Directive → Only the pictures are to be left out; set down the rest of the records exactly.

[Page-level text extractions]
-- -- --

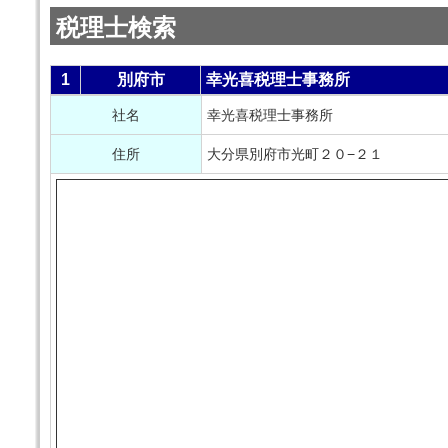
税理士検索
1
別府市
幸光喜税理士事務所
社名
幸光喜税理士事務所
住所
大分県別府市光町２０−２１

-- -- --

Exercise response →
税理士検索
1
別府市
幸光喜税理士事務所
社名
幸光喜税理士事務所
住所
大分県別府市光町２０−２１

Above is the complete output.